Several months ago, however, through leaks from within the Arboretum itself, as well as two other completely disparate sources, I discovered there were “invisible negotiations” afoot that would most likely result in the CalPhil being ousted from the Arboretum in favor of the Pasadena POPS. If you read local news, you know the symphony is an organization that has had — and continues to have — big problems with press, leadership, morale, reputation and even union disputes. I really couldn’t believe it. While I promised to keep my sources confidential, I determined to don my citizen hat instead of my journalist hat for as long as possible, to see if I could find out what was going on. Was it just rumor? Why on earth would the Arboretum “dump” CalPhil? Just WHO initiated the switch, and why?

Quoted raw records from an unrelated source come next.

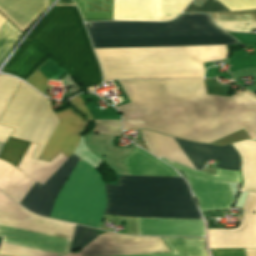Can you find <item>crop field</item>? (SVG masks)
I'll use <instances>...</instances> for the list:
<instances>
[{
  "label": "crop field",
  "mask_w": 256,
  "mask_h": 256,
  "mask_svg": "<svg viewBox=\"0 0 256 256\" xmlns=\"http://www.w3.org/2000/svg\"><path fill=\"white\" fill-rule=\"evenodd\" d=\"M94 48L239 44L208 14H182L166 23H86ZM104 81L202 78V63L227 57L226 45L94 49Z\"/></svg>",
  "instance_id": "crop-field-1"
},
{
  "label": "crop field",
  "mask_w": 256,
  "mask_h": 256,
  "mask_svg": "<svg viewBox=\"0 0 256 256\" xmlns=\"http://www.w3.org/2000/svg\"><path fill=\"white\" fill-rule=\"evenodd\" d=\"M129 104L117 107L124 129L148 128L211 143L241 129L256 140V96L205 94L203 80L118 81Z\"/></svg>",
  "instance_id": "crop-field-2"
},
{
  "label": "crop field",
  "mask_w": 256,
  "mask_h": 256,
  "mask_svg": "<svg viewBox=\"0 0 256 256\" xmlns=\"http://www.w3.org/2000/svg\"><path fill=\"white\" fill-rule=\"evenodd\" d=\"M14 57L38 67L50 57L85 88L102 82L98 63L76 6H54ZM14 57L2 72L26 81L38 67Z\"/></svg>",
  "instance_id": "crop-field-3"
},
{
  "label": "crop field",
  "mask_w": 256,
  "mask_h": 256,
  "mask_svg": "<svg viewBox=\"0 0 256 256\" xmlns=\"http://www.w3.org/2000/svg\"><path fill=\"white\" fill-rule=\"evenodd\" d=\"M106 196L193 199L182 178L120 176L105 185ZM104 214L131 217L201 218L194 200L107 197Z\"/></svg>",
  "instance_id": "crop-field-4"
},
{
  "label": "crop field",
  "mask_w": 256,
  "mask_h": 256,
  "mask_svg": "<svg viewBox=\"0 0 256 256\" xmlns=\"http://www.w3.org/2000/svg\"><path fill=\"white\" fill-rule=\"evenodd\" d=\"M0 225L70 240L74 225L40 218L25 211L0 193ZM0 226L1 243L66 254L70 241ZM0 245V254L15 256H58L21 247Z\"/></svg>",
  "instance_id": "crop-field-5"
},
{
  "label": "crop field",
  "mask_w": 256,
  "mask_h": 256,
  "mask_svg": "<svg viewBox=\"0 0 256 256\" xmlns=\"http://www.w3.org/2000/svg\"><path fill=\"white\" fill-rule=\"evenodd\" d=\"M106 206L101 175L79 159L49 217L98 228Z\"/></svg>",
  "instance_id": "crop-field-6"
},
{
  "label": "crop field",
  "mask_w": 256,
  "mask_h": 256,
  "mask_svg": "<svg viewBox=\"0 0 256 256\" xmlns=\"http://www.w3.org/2000/svg\"><path fill=\"white\" fill-rule=\"evenodd\" d=\"M57 122L50 101L23 82L0 118V125L15 128L11 137L38 144L37 159Z\"/></svg>",
  "instance_id": "crop-field-7"
},
{
  "label": "crop field",
  "mask_w": 256,
  "mask_h": 256,
  "mask_svg": "<svg viewBox=\"0 0 256 256\" xmlns=\"http://www.w3.org/2000/svg\"><path fill=\"white\" fill-rule=\"evenodd\" d=\"M29 145V142L9 137L0 158L17 167ZM35 147L31 143L18 165L21 171L14 167L1 189L19 203L36 181L43 185L67 159L61 153L49 162L32 159L30 157Z\"/></svg>",
  "instance_id": "crop-field-8"
},
{
  "label": "crop field",
  "mask_w": 256,
  "mask_h": 256,
  "mask_svg": "<svg viewBox=\"0 0 256 256\" xmlns=\"http://www.w3.org/2000/svg\"><path fill=\"white\" fill-rule=\"evenodd\" d=\"M149 152L159 157L178 162L197 170L204 167L203 163L208 159L220 161L217 168L225 170H239V157L235 150L230 146L215 147L206 144H197L167 137L152 131L140 130Z\"/></svg>",
  "instance_id": "crop-field-9"
},
{
  "label": "crop field",
  "mask_w": 256,
  "mask_h": 256,
  "mask_svg": "<svg viewBox=\"0 0 256 256\" xmlns=\"http://www.w3.org/2000/svg\"><path fill=\"white\" fill-rule=\"evenodd\" d=\"M82 13L83 18L113 19V0H110V13H84L85 3L74 0ZM191 0H185V4L162 3L157 0V20L163 21L175 18L187 6ZM86 2L85 12H109V0H81ZM138 2V14H118V18L156 19V0H133ZM163 2L184 3V0H163ZM117 19V0H114V20Z\"/></svg>",
  "instance_id": "crop-field-10"
},
{
  "label": "crop field",
  "mask_w": 256,
  "mask_h": 256,
  "mask_svg": "<svg viewBox=\"0 0 256 256\" xmlns=\"http://www.w3.org/2000/svg\"><path fill=\"white\" fill-rule=\"evenodd\" d=\"M82 256L170 252L160 237H131L106 232L80 250Z\"/></svg>",
  "instance_id": "crop-field-11"
},
{
  "label": "crop field",
  "mask_w": 256,
  "mask_h": 256,
  "mask_svg": "<svg viewBox=\"0 0 256 256\" xmlns=\"http://www.w3.org/2000/svg\"><path fill=\"white\" fill-rule=\"evenodd\" d=\"M209 248L256 247V193H250L236 229L208 230Z\"/></svg>",
  "instance_id": "crop-field-12"
},
{
  "label": "crop field",
  "mask_w": 256,
  "mask_h": 256,
  "mask_svg": "<svg viewBox=\"0 0 256 256\" xmlns=\"http://www.w3.org/2000/svg\"><path fill=\"white\" fill-rule=\"evenodd\" d=\"M56 116L59 122L39 159L49 161L60 152L69 157L81 139L77 132L85 128L86 122L71 107Z\"/></svg>",
  "instance_id": "crop-field-13"
},
{
  "label": "crop field",
  "mask_w": 256,
  "mask_h": 256,
  "mask_svg": "<svg viewBox=\"0 0 256 256\" xmlns=\"http://www.w3.org/2000/svg\"><path fill=\"white\" fill-rule=\"evenodd\" d=\"M78 159L72 154L43 186L36 182L20 204L38 215L48 217L57 193Z\"/></svg>",
  "instance_id": "crop-field-14"
},
{
  "label": "crop field",
  "mask_w": 256,
  "mask_h": 256,
  "mask_svg": "<svg viewBox=\"0 0 256 256\" xmlns=\"http://www.w3.org/2000/svg\"><path fill=\"white\" fill-rule=\"evenodd\" d=\"M200 210L230 208L234 196L226 182L203 180L185 173Z\"/></svg>",
  "instance_id": "crop-field-15"
},
{
  "label": "crop field",
  "mask_w": 256,
  "mask_h": 256,
  "mask_svg": "<svg viewBox=\"0 0 256 256\" xmlns=\"http://www.w3.org/2000/svg\"><path fill=\"white\" fill-rule=\"evenodd\" d=\"M139 235L204 236L202 220L138 218Z\"/></svg>",
  "instance_id": "crop-field-16"
},
{
  "label": "crop field",
  "mask_w": 256,
  "mask_h": 256,
  "mask_svg": "<svg viewBox=\"0 0 256 256\" xmlns=\"http://www.w3.org/2000/svg\"><path fill=\"white\" fill-rule=\"evenodd\" d=\"M48 0H0V12L23 32L47 8ZM0 14V27L5 22Z\"/></svg>",
  "instance_id": "crop-field-17"
},
{
  "label": "crop field",
  "mask_w": 256,
  "mask_h": 256,
  "mask_svg": "<svg viewBox=\"0 0 256 256\" xmlns=\"http://www.w3.org/2000/svg\"><path fill=\"white\" fill-rule=\"evenodd\" d=\"M123 162L129 175L180 177L174 170L138 147Z\"/></svg>",
  "instance_id": "crop-field-18"
},
{
  "label": "crop field",
  "mask_w": 256,
  "mask_h": 256,
  "mask_svg": "<svg viewBox=\"0 0 256 256\" xmlns=\"http://www.w3.org/2000/svg\"><path fill=\"white\" fill-rule=\"evenodd\" d=\"M240 154L244 184L241 190L256 192V142L243 140L232 144Z\"/></svg>",
  "instance_id": "crop-field-19"
},
{
  "label": "crop field",
  "mask_w": 256,
  "mask_h": 256,
  "mask_svg": "<svg viewBox=\"0 0 256 256\" xmlns=\"http://www.w3.org/2000/svg\"><path fill=\"white\" fill-rule=\"evenodd\" d=\"M173 253L133 256H207L204 240L163 238Z\"/></svg>",
  "instance_id": "crop-field-20"
},
{
  "label": "crop field",
  "mask_w": 256,
  "mask_h": 256,
  "mask_svg": "<svg viewBox=\"0 0 256 256\" xmlns=\"http://www.w3.org/2000/svg\"><path fill=\"white\" fill-rule=\"evenodd\" d=\"M19 84L14 78L0 75V117ZM12 131V128L0 126V142L5 143Z\"/></svg>",
  "instance_id": "crop-field-21"
},
{
  "label": "crop field",
  "mask_w": 256,
  "mask_h": 256,
  "mask_svg": "<svg viewBox=\"0 0 256 256\" xmlns=\"http://www.w3.org/2000/svg\"><path fill=\"white\" fill-rule=\"evenodd\" d=\"M22 34L7 20L0 29V63Z\"/></svg>",
  "instance_id": "crop-field-22"
},
{
  "label": "crop field",
  "mask_w": 256,
  "mask_h": 256,
  "mask_svg": "<svg viewBox=\"0 0 256 256\" xmlns=\"http://www.w3.org/2000/svg\"><path fill=\"white\" fill-rule=\"evenodd\" d=\"M169 162L171 164H173L174 166H176L177 168H179L180 170L185 171L189 174L201 177V178L238 183L237 172L220 170L218 176H213V175L206 174L203 172L194 171L192 169H189L187 167H184L182 165H179V164L171 162V161H169Z\"/></svg>",
  "instance_id": "crop-field-23"
},
{
  "label": "crop field",
  "mask_w": 256,
  "mask_h": 256,
  "mask_svg": "<svg viewBox=\"0 0 256 256\" xmlns=\"http://www.w3.org/2000/svg\"><path fill=\"white\" fill-rule=\"evenodd\" d=\"M99 235L100 234L93 229L75 226V233L71 243L70 252L83 248Z\"/></svg>",
  "instance_id": "crop-field-24"
},
{
  "label": "crop field",
  "mask_w": 256,
  "mask_h": 256,
  "mask_svg": "<svg viewBox=\"0 0 256 256\" xmlns=\"http://www.w3.org/2000/svg\"><path fill=\"white\" fill-rule=\"evenodd\" d=\"M95 123L103 125H96L93 133L121 136L120 120H95Z\"/></svg>",
  "instance_id": "crop-field-25"
},
{
  "label": "crop field",
  "mask_w": 256,
  "mask_h": 256,
  "mask_svg": "<svg viewBox=\"0 0 256 256\" xmlns=\"http://www.w3.org/2000/svg\"><path fill=\"white\" fill-rule=\"evenodd\" d=\"M195 0H193L188 7L183 11V12H206V13H212V12H220V11H228L227 9H225L223 6H221L220 4H217L215 2V0H200L202 2H204L202 4V2L197 3L196 5L201 6L198 7L194 4H192Z\"/></svg>",
  "instance_id": "crop-field-26"
},
{
  "label": "crop field",
  "mask_w": 256,
  "mask_h": 256,
  "mask_svg": "<svg viewBox=\"0 0 256 256\" xmlns=\"http://www.w3.org/2000/svg\"><path fill=\"white\" fill-rule=\"evenodd\" d=\"M252 14V21H256V10L230 13L211 14L214 22H217V15ZM251 21V15H235L230 17H218V22Z\"/></svg>",
  "instance_id": "crop-field-27"
},
{
  "label": "crop field",
  "mask_w": 256,
  "mask_h": 256,
  "mask_svg": "<svg viewBox=\"0 0 256 256\" xmlns=\"http://www.w3.org/2000/svg\"><path fill=\"white\" fill-rule=\"evenodd\" d=\"M230 11L256 8V0H218Z\"/></svg>",
  "instance_id": "crop-field-28"
},
{
  "label": "crop field",
  "mask_w": 256,
  "mask_h": 256,
  "mask_svg": "<svg viewBox=\"0 0 256 256\" xmlns=\"http://www.w3.org/2000/svg\"><path fill=\"white\" fill-rule=\"evenodd\" d=\"M50 78L38 69L26 82L37 88L42 94L48 86L44 85Z\"/></svg>",
  "instance_id": "crop-field-29"
},
{
  "label": "crop field",
  "mask_w": 256,
  "mask_h": 256,
  "mask_svg": "<svg viewBox=\"0 0 256 256\" xmlns=\"http://www.w3.org/2000/svg\"><path fill=\"white\" fill-rule=\"evenodd\" d=\"M213 256H256V249H211Z\"/></svg>",
  "instance_id": "crop-field-30"
},
{
  "label": "crop field",
  "mask_w": 256,
  "mask_h": 256,
  "mask_svg": "<svg viewBox=\"0 0 256 256\" xmlns=\"http://www.w3.org/2000/svg\"><path fill=\"white\" fill-rule=\"evenodd\" d=\"M218 27L227 31L250 32V28H256V22H237V23H215Z\"/></svg>",
  "instance_id": "crop-field-31"
},
{
  "label": "crop field",
  "mask_w": 256,
  "mask_h": 256,
  "mask_svg": "<svg viewBox=\"0 0 256 256\" xmlns=\"http://www.w3.org/2000/svg\"><path fill=\"white\" fill-rule=\"evenodd\" d=\"M70 101L80 112H82L87 117L88 121L92 120L89 111L86 109L83 102L81 101V99L78 96L71 99Z\"/></svg>",
  "instance_id": "crop-field-32"
},
{
  "label": "crop field",
  "mask_w": 256,
  "mask_h": 256,
  "mask_svg": "<svg viewBox=\"0 0 256 256\" xmlns=\"http://www.w3.org/2000/svg\"><path fill=\"white\" fill-rule=\"evenodd\" d=\"M56 5H74L71 0H59Z\"/></svg>",
  "instance_id": "crop-field-33"
},
{
  "label": "crop field",
  "mask_w": 256,
  "mask_h": 256,
  "mask_svg": "<svg viewBox=\"0 0 256 256\" xmlns=\"http://www.w3.org/2000/svg\"><path fill=\"white\" fill-rule=\"evenodd\" d=\"M64 256H81L80 253H74V254H68V255H64Z\"/></svg>",
  "instance_id": "crop-field-34"
},
{
  "label": "crop field",
  "mask_w": 256,
  "mask_h": 256,
  "mask_svg": "<svg viewBox=\"0 0 256 256\" xmlns=\"http://www.w3.org/2000/svg\"><path fill=\"white\" fill-rule=\"evenodd\" d=\"M54 0H49V4H48V6L53 2Z\"/></svg>",
  "instance_id": "crop-field-35"
},
{
  "label": "crop field",
  "mask_w": 256,
  "mask_h": 256,
  "mask_svg": "<svg viewBox=\"0 0 256 256\" xmlns=\"http://www.w3.org/2000/svg\"><path fill=\"white\" fill-rule=\"evenodd\" d=\"M0 256H3V255H0Z\"/></svg>",
  "instance_id": "crop-field-36"
},
{
  "label": "crop field",
  "mask_w": 256,
  "mask_h": 256,
  "mask_svg": "<svg viewBox=\"0 0 256 256\" xmlns=\"http://www.w3.org/2000/svg\"><path fill=\"white\" fill-rule=\"evenodd\" d=\"M1 239V238H0Z\"/></svg>",
  "instance_id": "crop-field-37"
}]
</instances>
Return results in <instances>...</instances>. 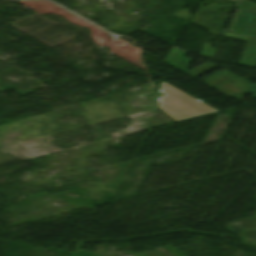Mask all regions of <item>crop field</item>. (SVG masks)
Listing matches in <instances>:
<instances>
[{
  "label": "crop field",
  "mask_w": 256,
  "mask_h": 256,
  "mask_svg": "<svg viewBox=\"0 0 256 256\" xmlns=\"http://www.w3.org/2000/svg\"><path fill=\"white\" fill-rule=\"evenodd\" d=\"M214 51H215V49L214 48H210L208 43L206 42L201 54L211 57V56H213Z\"/></svg>",
  "instance_id": "e52e79f7"
},
{
  "label": "crop field",
  "mask_w": 256,
  "mask_h": 256,
  "mask_svg": "<svg viewBox=\"0 0 256 256\" xmlns=\"http://www.w3.org/2000/svg\"><path fill=\"white\" fill-rule=\"evenodd\" d=\"M224 37L248 42L238 64L252 67L256 66V38L230 32H227Z\"/></svg>",
  "instance_id": "412701ff"
},
{
  "label": "crop field",
  "mask_w": 256,
  "mask_h": 256,
  "mask_svg": "<svg viewBox=\"0 0 256 256\" xmlns=\"http://www.w3.org/2000/svg\"><path fill=\"white\" fill-rule=\"evenodd\" d=\"M185 55L186 53L176 48H171L165 62L171 64L183 72H187L193 60L184 58Z\"/></svg>",
  "instance_id": "f4fd0767"
},
{
  "label": "crop field",
  "mask_w": 256,
  "mask_h": 256,
  "mask_svg": "<svg viewBox=\"0 0 256 256\" xmlns=\"http://www.w3.org/2000/svg\"><path fill=\"white\" fill-rule=\"evenodd\" d=\"M202 80L204 82L199 81L239 100L249 85L248 80L234 76L224 70L221 72L217 71Z\"/></svg>",
  "instance_id": "ac0d7876"
},
{
  "label": "crop field",
  "mask_w": 256,
  "mask_h": 256,
  "mask_svg": "<svg viewBox=\"0 0 256 256\" xmlns=\"http://www.w3.org/2000/svg\"><path fill=\"white\" fill-rule=\"evenodd\" d=\"M214 67H216V66H214L212 64L205 63V64H203V65H201V66H199V67H197V68L187 72L186 74H188V75H190V76L195 78V77L205 73L206 71H208V70H210V69H212Z\"/></svg>",
  "instance_id": "dd49c442"
},
{
  "label": "crop field",
  "mask_w": 256,
  "mask_h": 256,
  "mask_svg": "<svg viewBox=\"0 0 256 256\" xmlns=\"http://www.w3.org/2000/svg\"><path fill=\"white\" fill-rule=\"evenodd\" d=\"M228 31L256 37V16L238 9Z\"/></svg>",
  "instance_id": "34b2d1b8"
},
{
  "label": "crop field",
  "mask_w": 256,
  "mask_h": 256,
  "mask_svg": "<svg viewBox=\"0 0 256 256\" xmlns=\"http://www.w3.org/2000/svg\"><path fill=\"white\" fill-rule=\"evenodd\" d=\"M160 90V108L177 122L219 112L165 82H161Z\"/></svg>",
  "instance_id": "8a807250"
}]
</instances>
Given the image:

Why, indeed. And this is what leads me to my biggest “WTF?!” moment. Why is the LA County Arboretum Foundation, a 501(c)3, so darned hard to follow? In business and in nonprofits alike, the adage “follow the money” will usually yield the most important answers, but here it’s practically impossible to ascertain because it’s not available. One of the social contracts that nonprofits make is to be transparent so we know where our contributions go. I assert that, since the Arboretum trustees are “stand-ins” for county government, they have a deeper responsibility to be forthcoming about their inner workings. A California law called the Brown Act legislates transparency, and I would argue that it applies to the trustees for the Arboretum.
If you look at guidestar.org, the “go to” place to find out what a charitable organization is doing, regarding both the Arboretum Foundation and the Pasadena Symphony, the executive director’s salary, contributions, etc., are not up-to-date and has no financials posted that I could find.
I didn’t want to write a column about CalPhil vs. the Pasadena Symphony because, frankly, I’d like to see all music organizations flourish. Conversely, I don’t want to see a predator take over an already firmly established venue with pie-in-the-sky ambitions that may very well result in losing all concerts at the Arboretum. What? The Rose Bowl isn’t good enough for the Pasadena Symphony?
While it may be easiest to say, “Oh well, CalPhil isn’t wanted anymore by LACF and it’s none of my business,” it IS my business as a taxpayer. I am also keenly aware that an orchestra is neither fish nor fowl in the world of commerce, marketing and feasibility. It needs to be a business as well as a public interest. In pure business terms, a competitor coming in and occupying a space has “tort” written all over it. (A tort is an unethical action that results in usually monetary damage or injury to reputation or standing.)
There are so many apt metaphors: CalPhil is being treated like a faithful husband or wife whose spouse has found a more glamorous love interest who may have a bigger dowry, but nonetheless wants the family home to start a new family. The invasive species is another analogy, and probably most appropriate for a botanical garden. Hey, if it sounds like an owl, flies like an owl, and nests like an owl, it’s probably a Great Horned Owl. I hope it doesn’t wreck the nest.